WORK ORDER
Identify, in the records below, every line where the string "ankle" appears, and copy each such line.

SOURCE DATA

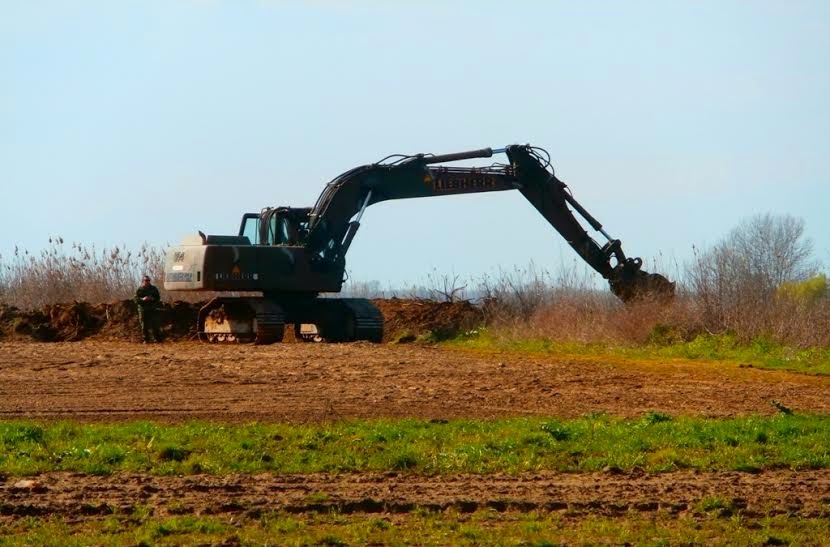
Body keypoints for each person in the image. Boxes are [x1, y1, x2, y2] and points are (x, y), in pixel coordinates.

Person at [135, 275, 162, 343]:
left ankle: (156, 339)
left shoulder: (153, 289)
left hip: (152, 308)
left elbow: (158, 298)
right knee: (144, 325)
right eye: (146, 280)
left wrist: (152, 299)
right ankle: (146, 339)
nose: (147, 282)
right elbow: (135, 299)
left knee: (154, 324)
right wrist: (143, 299)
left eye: (148, 280)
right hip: (143, 309)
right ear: (143, 281)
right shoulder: (140, 289)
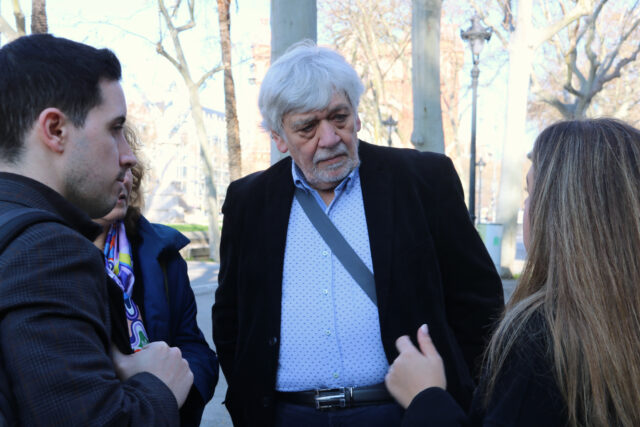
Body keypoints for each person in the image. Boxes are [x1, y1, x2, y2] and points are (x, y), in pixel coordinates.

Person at [212, 40, 504, 427]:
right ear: (278, 137)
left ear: (357, 116)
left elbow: (479, 303)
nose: (330, 138)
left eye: (339, 117)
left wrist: (451, 399)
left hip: (403, 414)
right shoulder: (248, 201)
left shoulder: (424, 181)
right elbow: (231, 319)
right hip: (287, 416)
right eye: (307, 127)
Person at [385, 118, 640, 426]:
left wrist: (425, 397)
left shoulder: (542, 335)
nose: (525, 208)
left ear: (559, 212)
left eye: (530, 192)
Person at [0, 34, 192, 425]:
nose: (129, 154)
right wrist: (158, 386)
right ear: (55, 129)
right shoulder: (48, 249)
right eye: (115, 128)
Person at [93, 125, 219, 427]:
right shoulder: (50, 253)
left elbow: (194, 347)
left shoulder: (163, 253)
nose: (124, 178)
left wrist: (178, 394)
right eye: (111, 165)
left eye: (128, 169)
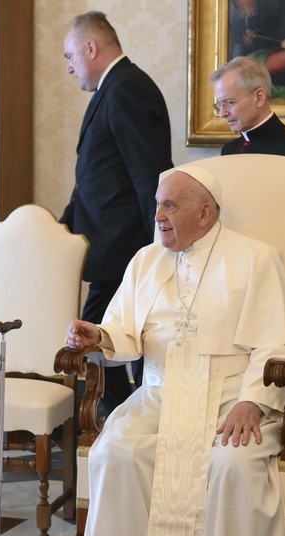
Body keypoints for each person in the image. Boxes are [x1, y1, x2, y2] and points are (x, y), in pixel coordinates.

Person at [64, 165, 285, 536]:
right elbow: (125, 333)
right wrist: (97, 334)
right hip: (162, 395)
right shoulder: (145, 261)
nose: (157, 214)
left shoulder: (257, 260)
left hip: (234, 396)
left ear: (205, 213)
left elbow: (278, 345)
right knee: (116, 453)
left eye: (170, 205)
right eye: (158, 204)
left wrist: (250, 401)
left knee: (232, 464)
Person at [60, 11, 173, 413]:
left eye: (71, 56)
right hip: (110, 252)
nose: (70, 68)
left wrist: (160, 250)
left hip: (126, 254)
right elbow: (96, 180)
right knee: (96, 351)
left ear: (92, 47)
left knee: (91, 349)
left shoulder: (127, 89)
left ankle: (134, 422)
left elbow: (149, 180)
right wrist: (60, 231)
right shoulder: (114, 89)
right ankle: (133, 423)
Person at [211, 57, 285, 162]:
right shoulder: (230, 150)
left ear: (259, 97)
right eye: (220, 104)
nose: (222, 114)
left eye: (229, 102)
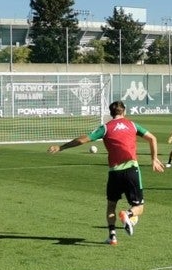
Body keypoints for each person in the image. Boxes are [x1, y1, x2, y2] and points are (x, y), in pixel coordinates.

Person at [47, 100, 164, 246]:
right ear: (124, 112)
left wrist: (61, 147)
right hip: (131, 169)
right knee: (139, 207)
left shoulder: (106, 128)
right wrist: (154, 159)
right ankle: (128, 214)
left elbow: (83, 140)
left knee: (111, 205)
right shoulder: (132, 125)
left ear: (111, 113)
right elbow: (152, 138)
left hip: (114, 173)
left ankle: (112, 236)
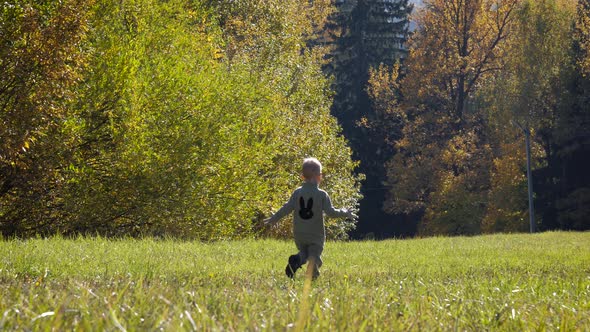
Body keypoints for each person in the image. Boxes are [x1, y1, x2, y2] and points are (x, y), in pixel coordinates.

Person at [264, 157, 357, 279]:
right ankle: (312, 277)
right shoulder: (322, 194)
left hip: (299, 234)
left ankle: (297, 259)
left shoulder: (297, 193)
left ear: (303, 177)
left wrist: (274, 218)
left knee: (304, 253)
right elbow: (331, 212)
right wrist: (345, 212)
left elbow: (287, 207)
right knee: (314, 256)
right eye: (321, 174)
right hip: (315, 235)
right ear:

SOLUTION
left ankle: (156, 339)
right ankle: (146, 339)
left ankle: (134, 422)
right ankle: (133, 423)
right ankle: (128, 214)
left ankle: (112, 236)
right ankle: (312, 277)
left ankle: (297, 259)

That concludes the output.